# [TASK LIST]
- A) Swap "Coconut" for "Almond" in the shortbread blog post, and write out everything from "One of these" down to "I love shortbread?" with that change made.
- B) Pick up the shortbread blog post after its final sentence and keep writing it.

Thursday, December 3, 2009

Easy as 1-2-3 - Traditional Scottish Shortbread

I have already established the fact that I am a DaSwiGerm, or Danish, Swiss, & German; AKA "Euro-Mutt", several posts back, but when it comes to Holiday baking, my traditions have branch out a little. I am bringing this up now, because over the next month I'm going to be tackling a hodge podge of traditional as well as non-traditional holiday baking projects. Things such as Gingerbread men, Gingerbread Houses, Pfeffernussen, Spekulatius, Buche de Noel, Truffles, Springerle, Linzer Augen, Gelatin Fudge, Haselnuss Divinity and Turkish delights. All of this culminating in Aebleskivers on Christmas morning.

One of these projects that is not necessarily a "family tradition", though it has become a personal one, is Shortbread. I LOVE shortbread... all kinds of shortbread... From my mom's Lemon Surprise Shortbread to Coconut Shortbread, Hazelnut Shortbread, Green Tea Shortbread and Orange/Vanilla bean shortbread. Did I mention I love shortbread?

# [DATASET]

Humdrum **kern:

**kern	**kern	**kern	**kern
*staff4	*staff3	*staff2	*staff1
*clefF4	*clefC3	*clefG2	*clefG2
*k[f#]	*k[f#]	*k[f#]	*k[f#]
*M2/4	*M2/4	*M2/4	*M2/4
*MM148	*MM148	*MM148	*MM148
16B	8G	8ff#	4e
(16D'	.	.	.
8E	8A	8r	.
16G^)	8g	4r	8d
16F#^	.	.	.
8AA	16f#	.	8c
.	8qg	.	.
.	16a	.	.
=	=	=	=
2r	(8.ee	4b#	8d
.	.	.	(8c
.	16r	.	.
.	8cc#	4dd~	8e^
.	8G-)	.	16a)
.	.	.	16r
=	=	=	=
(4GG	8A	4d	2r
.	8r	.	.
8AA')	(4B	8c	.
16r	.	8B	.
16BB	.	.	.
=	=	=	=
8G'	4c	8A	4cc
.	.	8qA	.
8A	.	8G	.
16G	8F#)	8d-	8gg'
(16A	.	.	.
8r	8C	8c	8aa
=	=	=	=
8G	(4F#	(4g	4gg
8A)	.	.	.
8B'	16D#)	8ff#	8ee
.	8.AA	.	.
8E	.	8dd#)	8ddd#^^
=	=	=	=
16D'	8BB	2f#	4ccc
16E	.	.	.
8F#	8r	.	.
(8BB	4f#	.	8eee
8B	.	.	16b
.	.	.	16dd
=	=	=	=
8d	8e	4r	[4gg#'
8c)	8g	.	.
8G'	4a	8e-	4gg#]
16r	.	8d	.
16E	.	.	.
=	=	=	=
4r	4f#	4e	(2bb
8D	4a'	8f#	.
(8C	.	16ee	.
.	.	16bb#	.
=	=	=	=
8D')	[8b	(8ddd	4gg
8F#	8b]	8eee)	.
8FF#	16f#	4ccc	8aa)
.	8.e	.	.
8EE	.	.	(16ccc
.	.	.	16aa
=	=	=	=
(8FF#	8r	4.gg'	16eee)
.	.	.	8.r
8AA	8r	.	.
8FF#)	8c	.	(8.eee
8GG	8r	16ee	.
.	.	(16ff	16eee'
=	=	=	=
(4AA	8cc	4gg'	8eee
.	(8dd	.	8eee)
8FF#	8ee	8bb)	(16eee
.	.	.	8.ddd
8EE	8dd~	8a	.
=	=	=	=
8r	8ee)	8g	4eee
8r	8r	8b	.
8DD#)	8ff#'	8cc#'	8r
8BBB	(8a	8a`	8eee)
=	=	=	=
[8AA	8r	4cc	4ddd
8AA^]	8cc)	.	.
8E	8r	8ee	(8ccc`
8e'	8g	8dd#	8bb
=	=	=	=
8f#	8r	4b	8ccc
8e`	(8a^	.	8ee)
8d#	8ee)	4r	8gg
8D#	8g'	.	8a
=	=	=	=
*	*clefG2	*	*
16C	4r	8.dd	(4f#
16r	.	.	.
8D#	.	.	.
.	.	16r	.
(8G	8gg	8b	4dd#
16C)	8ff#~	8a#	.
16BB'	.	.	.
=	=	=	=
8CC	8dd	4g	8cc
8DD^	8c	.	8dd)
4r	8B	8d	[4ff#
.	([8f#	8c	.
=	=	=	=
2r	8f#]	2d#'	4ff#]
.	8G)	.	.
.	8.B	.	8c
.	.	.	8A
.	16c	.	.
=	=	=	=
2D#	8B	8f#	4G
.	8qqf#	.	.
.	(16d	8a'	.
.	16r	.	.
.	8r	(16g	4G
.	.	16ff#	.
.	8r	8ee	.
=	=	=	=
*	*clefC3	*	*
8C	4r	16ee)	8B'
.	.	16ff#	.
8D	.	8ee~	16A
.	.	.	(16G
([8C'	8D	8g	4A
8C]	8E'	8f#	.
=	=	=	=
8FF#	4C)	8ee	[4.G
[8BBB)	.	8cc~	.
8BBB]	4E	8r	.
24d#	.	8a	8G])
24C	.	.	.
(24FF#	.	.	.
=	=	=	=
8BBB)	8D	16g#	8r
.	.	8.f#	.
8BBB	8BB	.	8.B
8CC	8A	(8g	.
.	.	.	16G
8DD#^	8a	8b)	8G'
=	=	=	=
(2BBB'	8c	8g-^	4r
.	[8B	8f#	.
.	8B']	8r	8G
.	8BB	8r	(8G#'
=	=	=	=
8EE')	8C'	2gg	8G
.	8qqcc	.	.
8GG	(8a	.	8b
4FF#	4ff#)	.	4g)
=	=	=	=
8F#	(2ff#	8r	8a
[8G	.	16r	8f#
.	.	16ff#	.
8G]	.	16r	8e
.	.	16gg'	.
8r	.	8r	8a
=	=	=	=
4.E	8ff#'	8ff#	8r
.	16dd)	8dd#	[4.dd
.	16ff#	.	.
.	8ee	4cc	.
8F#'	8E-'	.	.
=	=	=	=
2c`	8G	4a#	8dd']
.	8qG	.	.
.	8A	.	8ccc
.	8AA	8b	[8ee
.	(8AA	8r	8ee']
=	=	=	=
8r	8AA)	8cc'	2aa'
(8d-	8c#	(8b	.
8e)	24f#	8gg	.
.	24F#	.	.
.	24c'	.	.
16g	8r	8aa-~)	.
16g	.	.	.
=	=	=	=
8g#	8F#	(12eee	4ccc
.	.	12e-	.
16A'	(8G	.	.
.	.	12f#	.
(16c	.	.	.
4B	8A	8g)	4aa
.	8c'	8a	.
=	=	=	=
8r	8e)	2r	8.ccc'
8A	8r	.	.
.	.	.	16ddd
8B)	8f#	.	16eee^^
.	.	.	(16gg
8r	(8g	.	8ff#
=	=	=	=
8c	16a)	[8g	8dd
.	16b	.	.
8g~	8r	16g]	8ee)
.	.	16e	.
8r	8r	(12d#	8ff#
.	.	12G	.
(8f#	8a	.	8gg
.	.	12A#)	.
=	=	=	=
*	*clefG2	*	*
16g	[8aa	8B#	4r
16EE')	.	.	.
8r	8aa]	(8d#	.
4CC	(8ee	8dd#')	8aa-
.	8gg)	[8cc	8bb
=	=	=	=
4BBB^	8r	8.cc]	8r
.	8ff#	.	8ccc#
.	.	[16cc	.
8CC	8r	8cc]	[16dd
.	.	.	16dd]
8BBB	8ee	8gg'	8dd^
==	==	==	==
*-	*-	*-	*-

# [ANSWERS TO THE PROBLEMS]
- A)
One of these projects that is not necessarily a "family tradition", though it has become a personal one, is Shortbread. I LOVE shortbread... all kinds of shortbread... From my mom's Lemon Surprise Shortbread to Almond Shortbread, Hazelnut Shortbread, Green Tea Shortbread and Orange/Vanilla bean shortbread. Did I mention I love shortbread?

- B)
But even though my family roots began far from the highlands, my all time favorite is traditional Scottish shortbread. Now when I say this, I really mean traditional... Slightly sandy and crisp, lightly sweet, deliciously buttery with a touch of saltiness. Totally awesome!!!

I have 1 wooden mold (a thistle of course, complete with sun rays) that I use to make large 6 inch cookies. I think this is the size that is broken over the bride's head when she is taken over the threshold of her home for the first time, but I am not sure about that. It makes it a little difficult to eat, but someday I will invest in a "petticoat tail" mold, but not right now. (The petticoat tails are cut into wedges). I sometimes just make small rounds and dock or prick a sunburst in them to celebrate Yule and the return of the sunlight.

Now lets talk ingredients cause the recipe is so simple it will blow your mind.

I make my Scottish shortbread with European butter. When I make flavored shortbread, I use American butter, but for me, the Scottish shortbread is uber-special so I make the investment (although Kerrygold brand is Irish, I am sure there is a joke in there somewhere, but it eludes me).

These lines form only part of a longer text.